Ärgerlich war zudem, daß die Dauer der einzelnen Musikstücke unter dem Strich allzu knapp bemessen war. Immerhin schaffte man es, das höchstens einstündige Programm von acht Arien, zwei Duetten und vier Orchesterstücken mittels genüßlich zelebrierter Auf- und Abtritte. enervierend zerdehnter Unterbrechungen zwischen den einzelnen Musikhäppchen und einer längeren Pause, auf gut zwei Stunden zu strecken.

Ein in seiner Zusammenstellung also eher mittelmäßiger Abend — leider auch, was beide Solisten betraf. Kein Zweifel, beide besitzen das, was man außergewöhnliches Material nennt, beide wissen auch, ihre stimmlichen Stärken ins rechte Licht zu setzen. Doch auch deutliche Schwächen (als Folge von Raubbau?), die noch vor einigen Jahren — an ihren Schallplatten läßt sich dies nachweisen - nicht vorhanden waren, lassen sich mittlerweile nicht mehr kaschieren.

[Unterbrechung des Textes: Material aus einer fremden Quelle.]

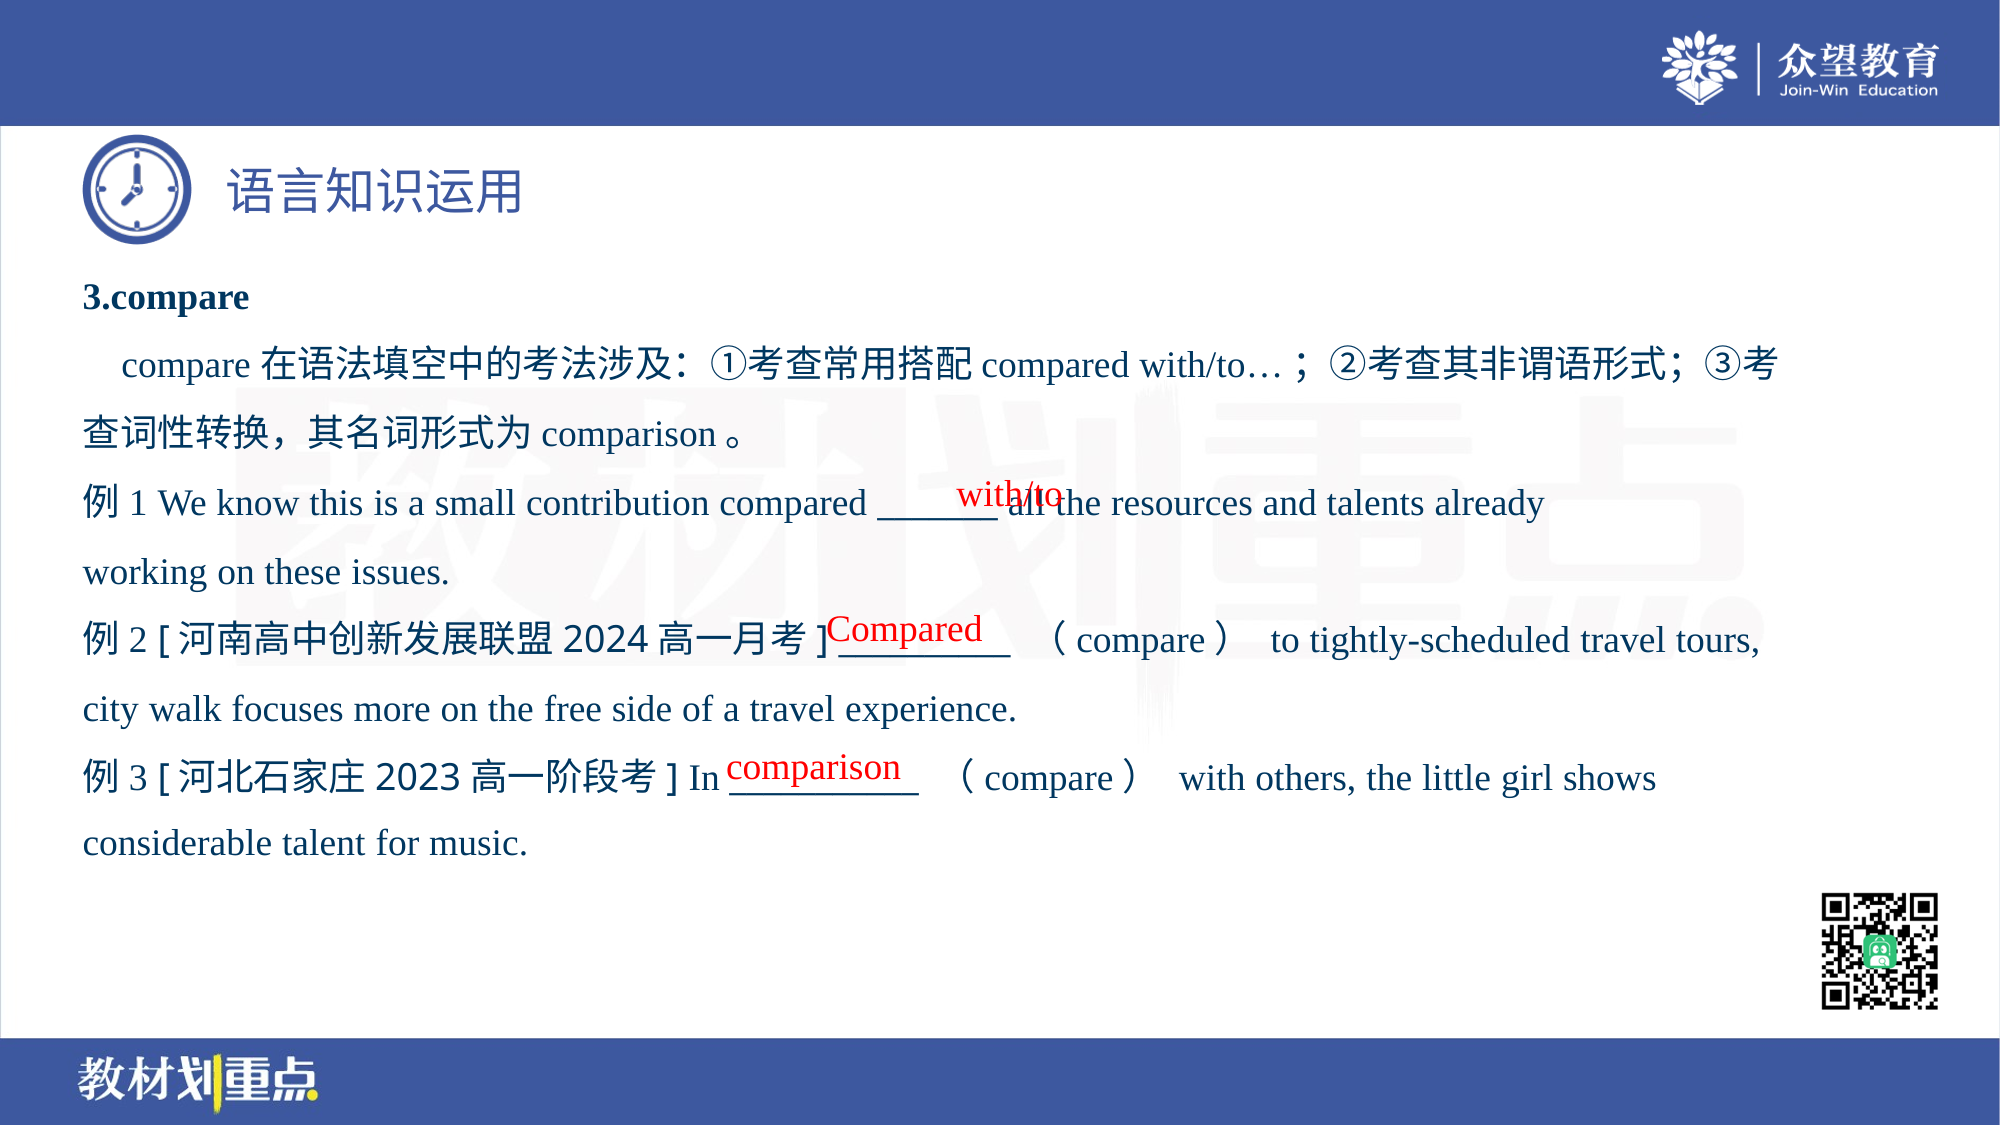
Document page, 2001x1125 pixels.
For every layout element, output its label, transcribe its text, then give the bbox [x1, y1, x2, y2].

text_box with/to [942, 449, 1077, 508]
text_box 3.compare compare在语法填空中的考法涉及：①考查常用搭配compared with/to…；②考查其非谓语形式；③考 查词性转换，其名词形式为comparison。 例1 We know this is a small contribution compared _______ all the resources and talents already working on these issues. 例2 [河南高中创新发展联盟2024高一月考] __________ （compare） to tightly-scheduled travel tours, city walk focuses more on the free side of a travel experience. 例3 [河北石家庄2023高一阶段考] In ___________ （compare） with others, the little girl shows considerable talent for music. [82, 248, 1817, 856]
text_box Compared [812, 584, 997, 643]
picture [0, 0, 2000, 1125]
text_box comparison [712, 722, 915, 781]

Dem großvolumigen Sopran Katia Ricciarellis, der im vibratoreichen Forte bisweilen zu scharf und grell wird, mangelt es inzwischen vor allem an für die italienische Oper so wichtigen Zwischentönen. Stattdessen flüchtet sich die Sopranistin zu oft in hingehauchte, manieriert wirkende pianissimi, die auch schon mal auf den hohen Noten, wie in dem anfangs gesungenen ‚.Sogno di Doretta“ aus Puccinis „La Rondine“ wegkippen können. Am vorteilhaftesten klingt die Stimme der Ricciarelli heute im Mezzaforte. Und damit ist sie leider nicht allein, denn auch der einstmals so leicht geführte Tenor von José Carreras ist schwerer und unflexibler geworden. So sang er beispielsweise Rodolfos .‚Che gelida mannina“ aus „La Boheme“ viel zu sehr unter Überdruck, zu wenig auf Linie, mußte gar das von Puccini ökonomisch in die aufsteigende Kantilene eingebaute hohe C unnötig und glanzlos forcieren.

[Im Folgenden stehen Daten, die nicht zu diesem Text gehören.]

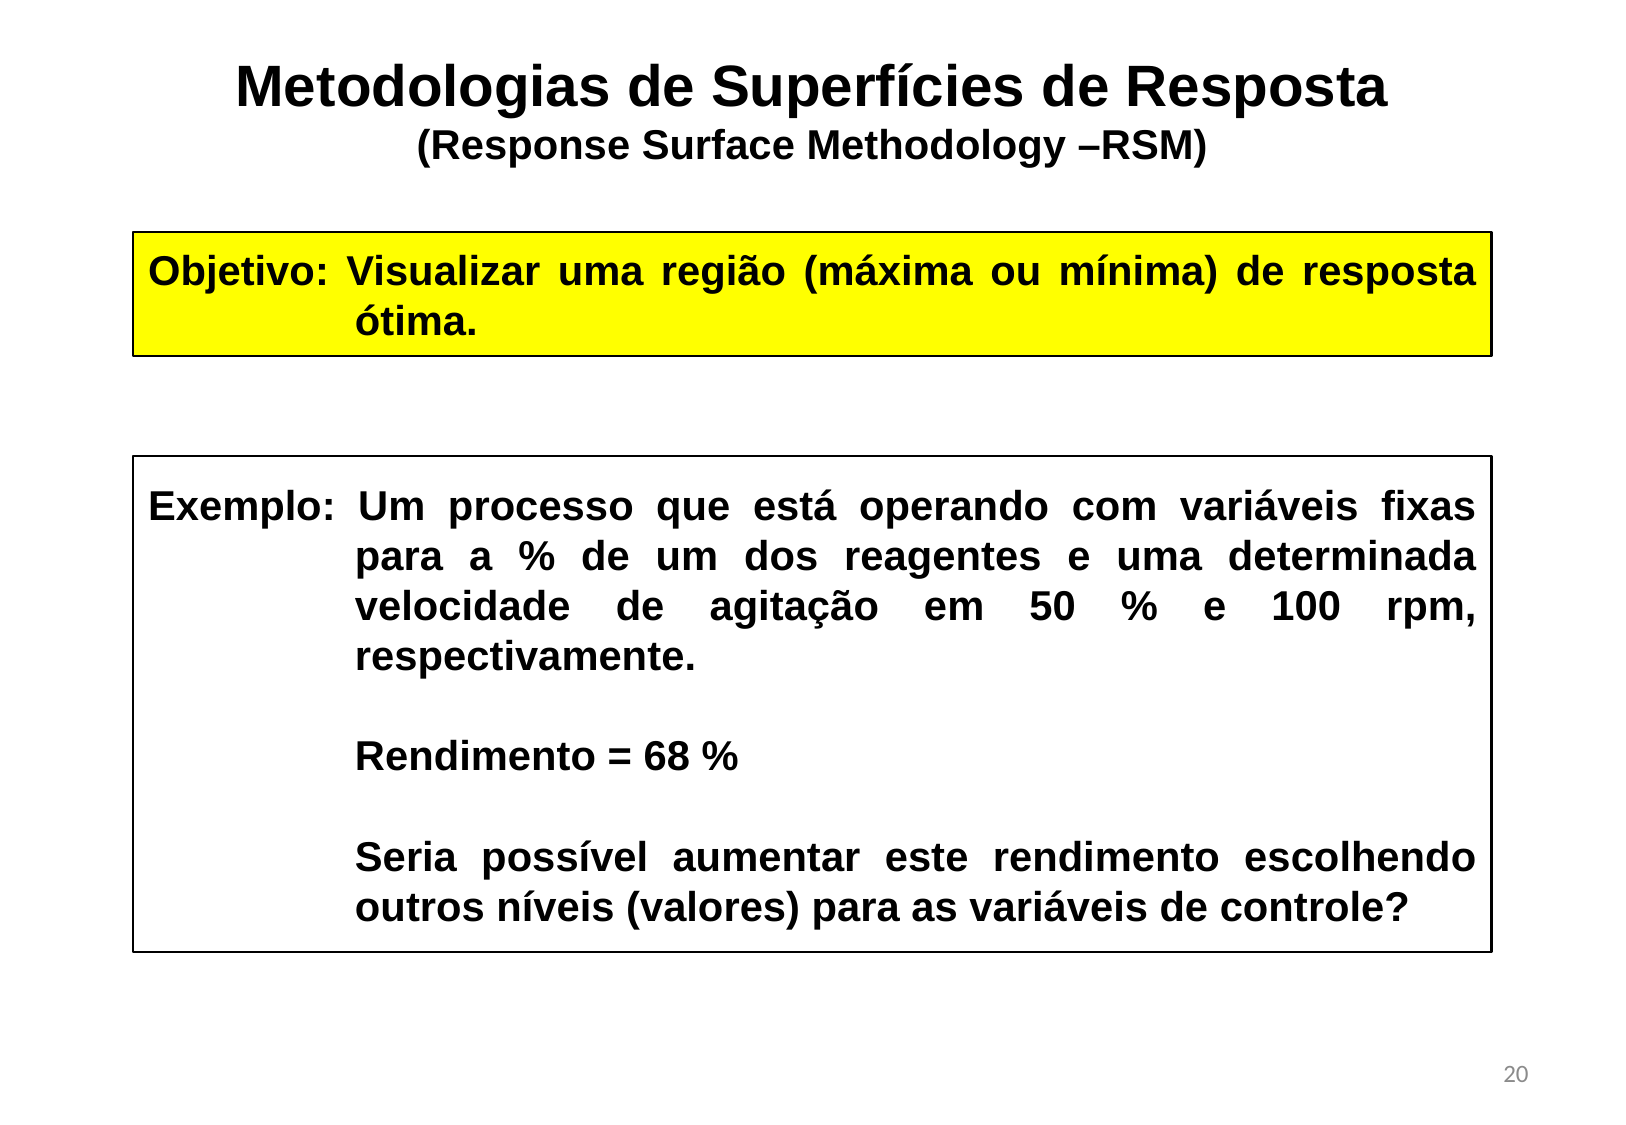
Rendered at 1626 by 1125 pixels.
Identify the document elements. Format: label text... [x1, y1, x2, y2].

text_box Metodologias de Superfícies de Resposta (Response Surface Methodology –RSM) [221, 42, 1403, 173]
slide_number 20 [1164, 1042, 1544, 1103]
text_box Exemplo: Um processo que está operando com variáveis fixas para a % de um dos reagentes e uma determinada velocidade de agitação em 50 % e 100 rpm, respectivamente. Rendimento = 68 % Seria possível aumentar este rendimento escolhendo outros níveis (valores) para as variáveis de controle? [131, 454, 1494, 954]
text_box Objetivo: Visualizar uma região (máxima ou mínima) de resposta ótima. [131, 230, 1494, 358]
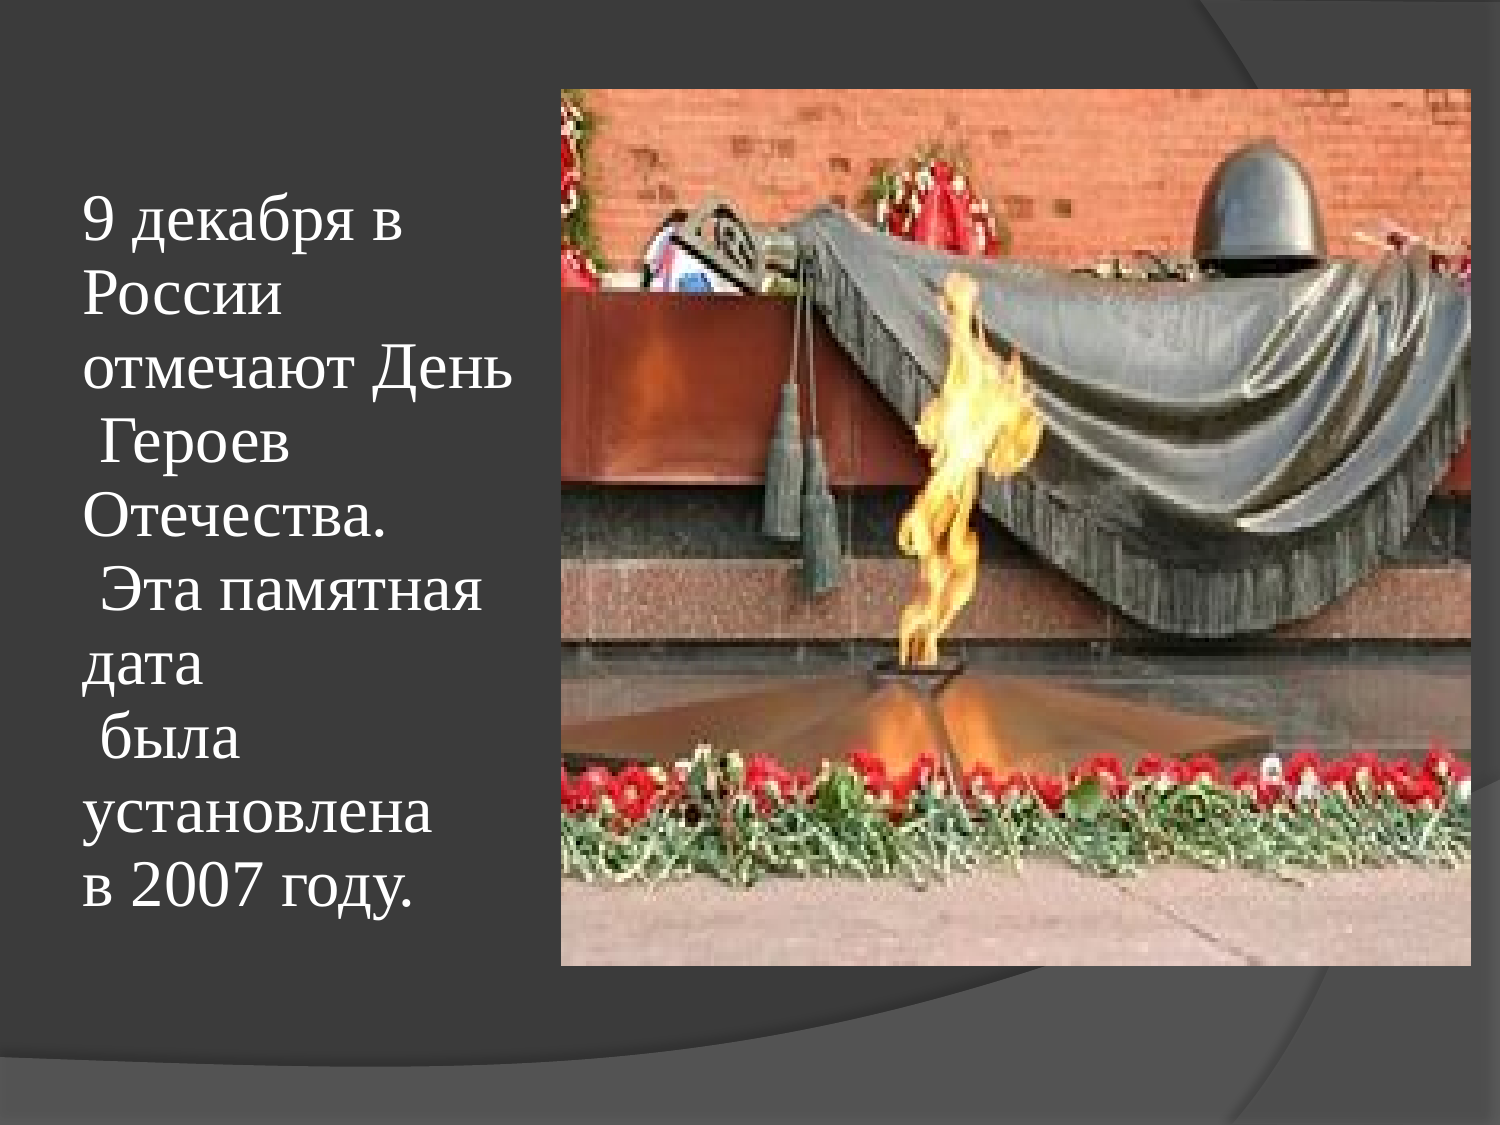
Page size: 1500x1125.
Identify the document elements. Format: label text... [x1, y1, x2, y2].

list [560, 89, 1471, 967]
title 9 декабря в России отмечают День Героев Отечества. Эта памятная дата была установлена в 2007 году. [75, 43, 561, 1059]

Beide Sänger machten den meisten Effekt in den affektreichen Arien und dem hymnischen Schlußduett aus Giordanos „Andrea Chenier“. Für die restlichen Puccini-Arien („Manon Lescaut“ und „Tosca“) hätte ich mir mehr gesangliche Differenzierung gewünscht.

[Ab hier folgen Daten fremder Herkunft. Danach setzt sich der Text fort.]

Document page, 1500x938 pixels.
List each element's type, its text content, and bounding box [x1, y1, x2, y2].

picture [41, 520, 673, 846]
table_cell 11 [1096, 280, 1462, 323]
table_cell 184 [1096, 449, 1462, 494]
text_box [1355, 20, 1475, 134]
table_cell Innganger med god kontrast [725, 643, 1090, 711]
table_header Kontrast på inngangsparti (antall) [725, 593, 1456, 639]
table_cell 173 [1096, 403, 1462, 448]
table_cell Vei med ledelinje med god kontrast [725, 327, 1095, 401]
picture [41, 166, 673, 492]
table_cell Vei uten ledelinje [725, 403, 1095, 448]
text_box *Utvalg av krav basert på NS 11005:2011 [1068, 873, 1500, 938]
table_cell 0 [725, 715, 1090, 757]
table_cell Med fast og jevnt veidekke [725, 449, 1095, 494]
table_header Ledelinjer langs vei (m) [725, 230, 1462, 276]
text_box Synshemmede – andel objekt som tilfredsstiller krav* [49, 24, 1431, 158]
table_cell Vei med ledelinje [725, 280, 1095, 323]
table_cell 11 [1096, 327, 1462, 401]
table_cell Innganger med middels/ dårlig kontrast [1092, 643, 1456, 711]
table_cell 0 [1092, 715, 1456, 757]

Am Pult des, von gelegentlich zu grellen Blechbläserakkorden abgesehen, klangschön musizierenden Radio-Symphonie-Orchesters Berlin begleitete RICCARDO CHAILLY die Aneinanderreihung der kurzen Gesangspiècen mit sparsamer, akurater und unaufdringlicher Gestik. Lediglich bei drei Intermezzi („I Pagliacci“,,,Cavalleria rusticana“ und „Manon Lescaut“) und dem eingangs gespielten „Preludio Sinfonico“ Puccinis —einem recht seichten, eigentlich nur als Instrumentationsstudie gedachten Jugendwerk von 1876 — standen das Orchester und sein designierter Chef im Mittelpunkt.